Immune Landscape of Thyroid Cancers: New Insights

Abstract

Immune system plays a key role in cancer prevention as well as in its initiation and progression. During multistep development of tumors, cells must acquire the capability to evade immune destruction. Both in vitro and in vivo studies showed that thyroid tumor cells can avoid immune response by promoting an immunosuppressive microenvironment. The recruitment of immunosuppressive cells such as TAMs (tumor-associated macrophages), TAMCs (tumor-associated mast cells), MDSC (myeloid-derived suppressor cells), TANs (tumor-associated neutrophils) and Tregs (regulatory T cells) and/or the expression of negative immune checkpoints, like PD-L1 (programmed death-ligand 1), CTLA-4 (cytotoxic T-lymphocyte associated protein 4), and/or immunosuppressive enzymes, as IDO1 (indoleamine 2,3-dioxygenase 1), are just some of the mechanisms that thyroid cancer cells exploit to escape immune destruction. Some authors systematically characterized immune cell populations and soluble mediators (chemokines, cytokines, and angiogenic factors) that constitute thyroid cancer microenvironment. Their purpose was to verify immune system involvement in cancer growth and progression, highlighting the differences in immune infiltrate among tumor histotypes. More recently, some authors have provided a more comprehensive view of the relationships between tumor and immune system involved in thyroid carcinogenesis. The Cancer Genome Atlas (TCGA) delivered a large amount of data that allowed to combine information on the inflammatory microenvironment with gene expression data, genetic and clinical-pathological characteristics, and differentiation degree of papillary thyroid carcinoma (PTC). Moreover, using a new sensitive and highly multiplex analysis, the NanoString Technology, it was possible to divide thyroid tumors in two main clusters based on expression of immune-related genes. Starting from these results, the authors performed an immune phenotype analysis that allowed to classify thyroid cancers in hot, cold, or intermediate depending on immune infiltration patterns of the tumor microenvironment. The aim of this review is to provide a comprehensive and updated view of the knowledge on immune landscape of thyroid tumors. Understanding interactions between tumor and microenvironment is crucial to effectively direct immunotherapeutic approaches in the treatment of thyroid cancer, particularly for those not responsive to conventional therapies.

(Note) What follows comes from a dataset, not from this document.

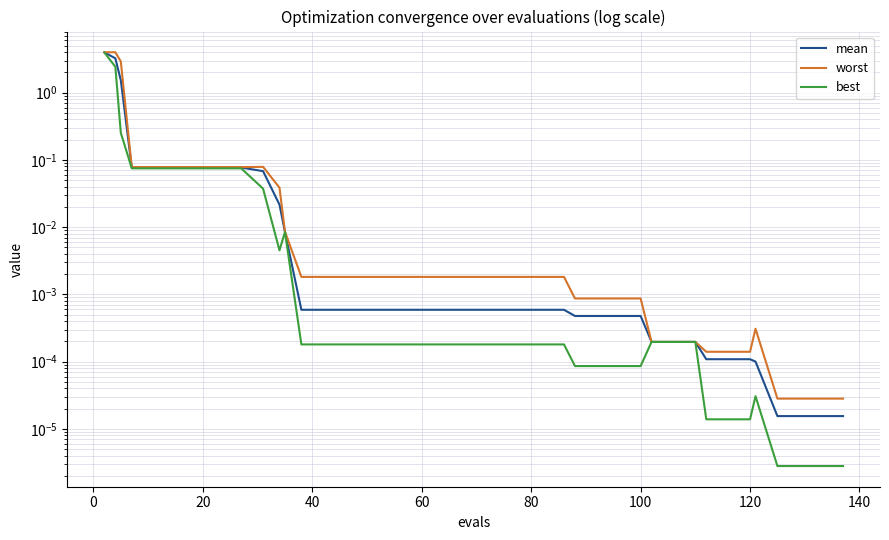

How many lines are shown in the chart?

3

Keywords: TCGA (The Cancer Genome Atlas); immune phenotype; immunoscore; immunotherapy; thyroid cancer; tumor microenvironment (TME).

Figure 1

Representation of immune cells, solule mediators, and negative immune checkpoints in tumor microenvironment (TME) of thyroid tumor histotypes based on the studies carried out so far. TME of DTCs is the most frequently studied also because they are the most common thyroid carcinomas. ATCs have been shown to be richly infiltrated by cells and mediators of immune system. The few works on PDTCs display TAMs and TAMCs in their TME (see text for details).: DTC, differentiated thyroid cancer; ATC, anaplastic thyroid cancer; PDTC, poorly differentiated thyroid cancer; NK, natural killer; TAM, tumor-associated macrophage; TAN, tumor-associated neutrophil; TAMC, tumor-associated mast cell; CTL, cytotoxic T lymphocyte; DC, dendritic cell; CD4+T, CD4+ T helper cell; MDSC, myeloid-derived suppressor cell; CXCL, C-X-C motif chemokine ligand; CCL, C-C motif chemokine ligand; TGF-β, transforming growth factor-β; IDO1, indoleamine 2,3-dioxygenase 1; ARG, arginase; CTLA-4, cytotoxic T-lymphocyte associated protein 4; TIM3, T cell immunoglobulin and mucin domain 3; LAG3, lymphocyte activation gene 3; PD-L1, programmed cell death ligand 1.

Figure 2

Current thyroid tumor classification based on cancer cell characteristics (A) and potential classification approach based on immune phenotype (B). Classical classification takes into account cell origin, morphology, mutational status, altered molecular pathways, TNM stage, and signature of the tumor. The specific interaction between tumor and immune system determines the tumor immune phenotype. ATC-like tumors, presenting T cell infiltration both in the tumor center and in invasive margin or only in the tumor center, have a hot or altered immunosuppressed phenotype. Conversely, PDTC-like tumors have a cold or an altered immunoexcluded phenotype, with not or poor T cell infiltration only at invasive margin.